If Jason Patric had made no other contribution to American cinema than producing and starring in Neil LaBute’s second film, YOUR FRIENDS AND NEIGHBORS, that would be reason enough for me to owe him an immeasurable debt of gratitude. Patric has a savvy sense of the business side of show biz, resulting in very few misses (the less said about SPEED II, the better). Though his films have not always been blockbusters, they represent a body of work, including AFTER DARK MY SWEET, that will stand the test of time for their honesty and intensity.
When I spoke with Patric on December 10, 2002, the conversation ranged from the less than glamorous circumstances in which he found himself while filming NARC, to the unconventional view he takes of being the son of actor and Pulitzer Prize-winning playwright, Jason Miller.

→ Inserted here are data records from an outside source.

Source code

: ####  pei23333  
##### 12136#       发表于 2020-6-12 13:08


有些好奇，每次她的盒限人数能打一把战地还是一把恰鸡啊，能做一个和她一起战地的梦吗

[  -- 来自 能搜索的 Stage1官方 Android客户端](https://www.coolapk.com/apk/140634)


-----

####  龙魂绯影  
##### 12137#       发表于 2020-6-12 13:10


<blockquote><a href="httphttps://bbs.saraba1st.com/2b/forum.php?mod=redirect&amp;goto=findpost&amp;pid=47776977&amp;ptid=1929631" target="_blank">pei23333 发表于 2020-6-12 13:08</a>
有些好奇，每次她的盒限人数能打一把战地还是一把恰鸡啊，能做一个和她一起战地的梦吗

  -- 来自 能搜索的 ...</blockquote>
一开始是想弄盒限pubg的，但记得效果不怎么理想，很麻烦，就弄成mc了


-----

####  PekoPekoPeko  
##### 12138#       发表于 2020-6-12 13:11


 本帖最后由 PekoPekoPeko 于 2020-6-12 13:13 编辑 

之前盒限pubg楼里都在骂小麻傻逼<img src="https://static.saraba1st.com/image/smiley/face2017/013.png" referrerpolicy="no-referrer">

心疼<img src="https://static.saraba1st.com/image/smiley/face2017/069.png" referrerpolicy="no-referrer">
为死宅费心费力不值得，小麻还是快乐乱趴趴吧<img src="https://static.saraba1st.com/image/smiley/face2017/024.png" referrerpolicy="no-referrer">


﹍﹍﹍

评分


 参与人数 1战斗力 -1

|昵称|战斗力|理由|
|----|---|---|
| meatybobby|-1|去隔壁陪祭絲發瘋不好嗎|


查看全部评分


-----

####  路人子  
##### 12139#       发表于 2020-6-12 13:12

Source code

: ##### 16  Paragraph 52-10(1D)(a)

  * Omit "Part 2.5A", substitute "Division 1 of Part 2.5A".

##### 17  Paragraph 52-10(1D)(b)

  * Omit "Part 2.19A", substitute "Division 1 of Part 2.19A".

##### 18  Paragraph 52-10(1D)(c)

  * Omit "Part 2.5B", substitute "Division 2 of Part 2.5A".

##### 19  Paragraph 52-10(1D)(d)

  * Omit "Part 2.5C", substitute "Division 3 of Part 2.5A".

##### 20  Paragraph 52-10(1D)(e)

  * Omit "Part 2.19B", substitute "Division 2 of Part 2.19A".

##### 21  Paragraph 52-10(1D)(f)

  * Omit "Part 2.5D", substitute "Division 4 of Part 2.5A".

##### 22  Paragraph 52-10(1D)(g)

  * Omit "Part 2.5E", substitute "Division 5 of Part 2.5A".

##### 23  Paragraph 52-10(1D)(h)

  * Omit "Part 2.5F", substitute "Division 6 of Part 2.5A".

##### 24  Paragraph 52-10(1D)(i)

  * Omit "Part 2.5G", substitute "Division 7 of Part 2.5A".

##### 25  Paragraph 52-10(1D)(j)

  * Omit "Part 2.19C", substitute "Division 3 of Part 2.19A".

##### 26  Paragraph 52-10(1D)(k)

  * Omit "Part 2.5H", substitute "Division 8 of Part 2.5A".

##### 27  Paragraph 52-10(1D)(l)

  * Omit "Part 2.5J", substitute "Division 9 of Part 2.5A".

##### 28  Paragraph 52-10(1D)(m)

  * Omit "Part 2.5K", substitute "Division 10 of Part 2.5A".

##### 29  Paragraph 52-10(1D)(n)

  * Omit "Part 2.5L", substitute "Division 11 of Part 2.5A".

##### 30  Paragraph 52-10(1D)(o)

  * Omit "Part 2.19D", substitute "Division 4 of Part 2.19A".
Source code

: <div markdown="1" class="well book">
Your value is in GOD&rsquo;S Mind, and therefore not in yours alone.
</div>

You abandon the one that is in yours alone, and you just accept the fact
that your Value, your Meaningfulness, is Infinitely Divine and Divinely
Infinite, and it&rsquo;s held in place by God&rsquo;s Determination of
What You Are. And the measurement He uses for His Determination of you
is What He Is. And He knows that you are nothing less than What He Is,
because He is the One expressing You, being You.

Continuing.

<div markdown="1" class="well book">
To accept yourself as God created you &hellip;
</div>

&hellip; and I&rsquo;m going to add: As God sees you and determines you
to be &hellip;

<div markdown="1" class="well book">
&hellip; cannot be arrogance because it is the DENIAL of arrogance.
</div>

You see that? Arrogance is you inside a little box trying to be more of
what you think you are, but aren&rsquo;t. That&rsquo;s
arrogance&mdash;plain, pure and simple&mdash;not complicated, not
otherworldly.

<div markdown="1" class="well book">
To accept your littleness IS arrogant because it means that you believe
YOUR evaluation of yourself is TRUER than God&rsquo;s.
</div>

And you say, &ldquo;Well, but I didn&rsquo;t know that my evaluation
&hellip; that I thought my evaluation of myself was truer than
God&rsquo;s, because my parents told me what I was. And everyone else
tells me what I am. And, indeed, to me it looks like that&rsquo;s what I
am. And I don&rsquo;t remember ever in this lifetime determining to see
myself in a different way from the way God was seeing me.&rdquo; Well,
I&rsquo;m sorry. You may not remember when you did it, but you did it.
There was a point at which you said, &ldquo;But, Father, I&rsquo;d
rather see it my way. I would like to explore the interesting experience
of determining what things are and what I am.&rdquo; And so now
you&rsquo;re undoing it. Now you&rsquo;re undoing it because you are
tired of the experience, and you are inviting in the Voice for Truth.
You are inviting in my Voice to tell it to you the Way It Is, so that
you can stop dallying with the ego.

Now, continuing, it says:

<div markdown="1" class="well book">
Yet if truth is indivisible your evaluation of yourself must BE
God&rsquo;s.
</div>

NARC begins intensely with a narc’s-eye view of a bust gone bad. Everything happens too quickly and there is no time to focus on any one event, from the killing of a bystander to the killing of the perp as he attempts to take a toddler hostage, to the shooting of the toddler’s pregnant mother. The narc is Nick Tellis (Jason Patric) and as he tries to stop the pregnant woman from bleeding to death, he stops to scream at a reality that could allow this and it is as raw a cry as a human has ever made. The subsequent shot, of Tellis at home cradling his own baby is as profound as that scream and the perfect pairing of images to illustrate the two mutually exclusive worlds that Tellis in particular and narcs in general inhabit.
Don’t expect NARC to deliver any heroes or, for that many, any villains. Moral absolutes belong in philosophy books, not in this universe.